Ich war so froh, dass während der gesamten Zeit im Krankenhaus jeden Tag Besuch da war, der mich ablenkte. Abgesehen davon, dass mich das Kortison eh puschte und mir ein gutes Gefühl gab. Als die Ärzte (ein Oberarzt und eine Assistenzärztin) dann vor mir standen und mir mitteilten, dass ich MS habe, war meine erste Reaktion ein trockenes „Ok.“

Sie waren glaub ich auch etwas verunsichert in dem Moment, aber ich muss zugeben, dass ich mit dieser Krankheit einfach nichts anfangen konnte. Erst später würde ich mich tief einlesen und mit neuen Schüben, Medikamenten, in Selbsthilfegruppen, auf der Reha und schließlich auf Instagram das ganze Ausmaß der Krankheit wirklich realisieren.

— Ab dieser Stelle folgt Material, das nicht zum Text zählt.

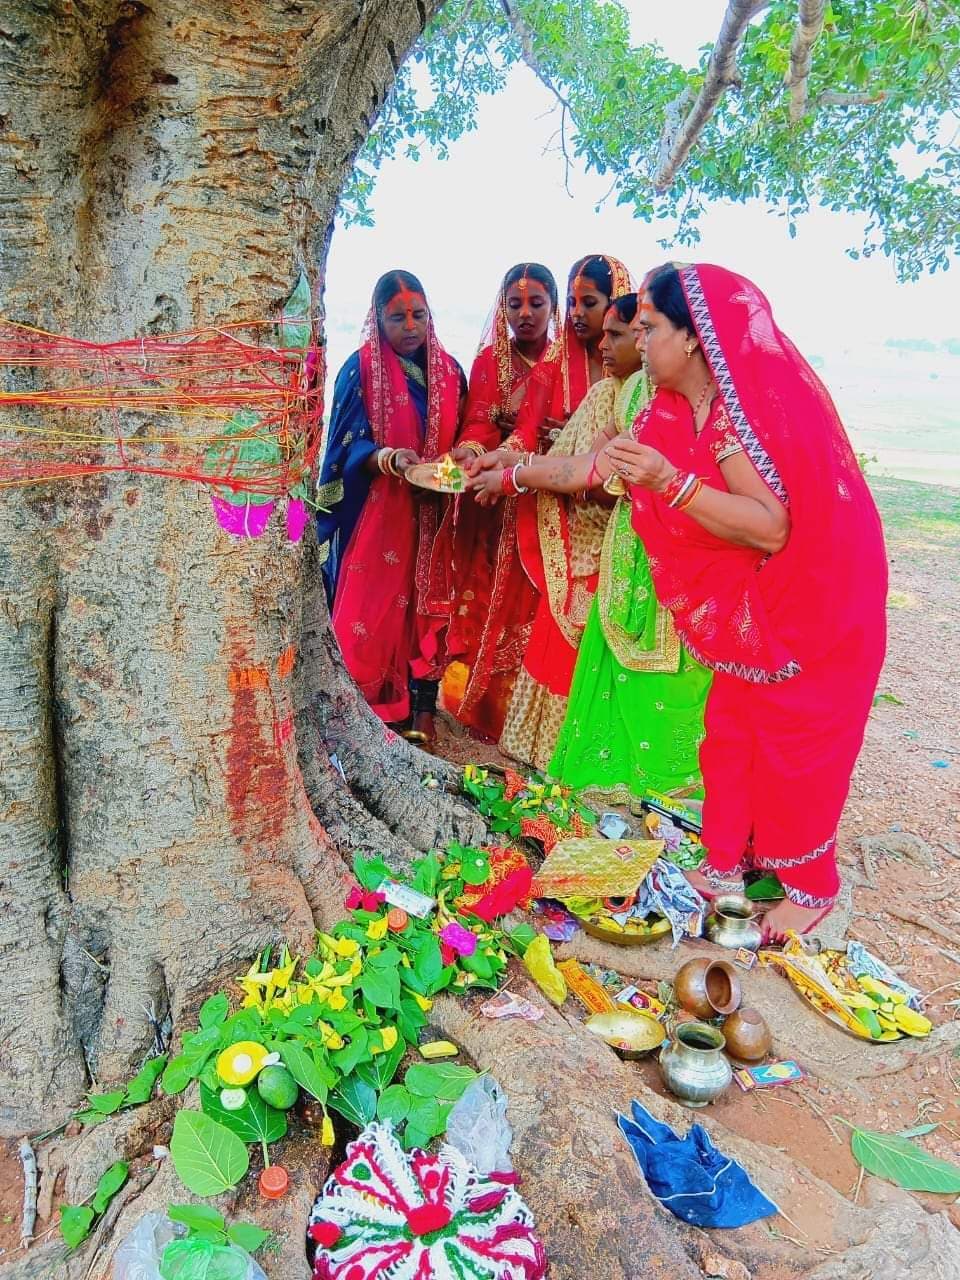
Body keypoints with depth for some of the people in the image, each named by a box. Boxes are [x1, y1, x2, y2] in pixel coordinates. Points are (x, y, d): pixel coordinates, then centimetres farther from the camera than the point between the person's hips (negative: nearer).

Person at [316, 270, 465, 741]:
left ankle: (423, 707, 14)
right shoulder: (361, 368, -3)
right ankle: (367, 709, 10)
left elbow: (460, 436, 14)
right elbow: (350, 444, -8)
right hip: (375, 510, -3)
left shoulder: (448, 370, 9)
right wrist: (390, 459, -27)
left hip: (432, 512, 4)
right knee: (374, 604, -2)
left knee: (426, 603, 5)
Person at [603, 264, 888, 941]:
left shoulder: (746, 409, -26)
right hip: (747, 606, 8)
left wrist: (670, 482, -38)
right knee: (730, 735, 14)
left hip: (809, 604, -8)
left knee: (794, 749, 5)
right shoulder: (680, 408, 1)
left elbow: (773, 529, -32)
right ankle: (727, 861, 31)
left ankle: (813, 887, 26)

Eines meiner ersten Bilder seit der Diagnose, aufgenommen noch im Uniklinikum. 

Ich habe das Gefühl, man sieht mir meine Verunsicherung an. Und die Blässe vom Kortison steht mir ins Gesicht geschrieben. Trotzdem habe ich versucht, zu lächeln. 

An dem Tag habe ich mir auch geschworen, dass ich mich von der Krankheit nicht unterkriegen lasse.

Mit offenen Augen durch die Welt

Zum Glück ist von diesem Diagnose-Schub nichts mehr geblieben, weder die Lähmungen noch die Konzentrationsschwierigkeiten oder das Lhermitte-Zeichen. Und im Endeffekt bin ich dankbar dafür, denn ich habe gelernt, nichts mehr für selbstverständlich zu sehen. 

Es ist ein Wunder, laufen zu können. Sehen zu können. Riechen und schmecken oder einfach nur hören zu können. Wir Menschen und unsere Körper sind riesengroße Wunder. Und so viele andere Dinge in der Natur sind es auch, wenn man lernt mit dem Herzen zu sehen.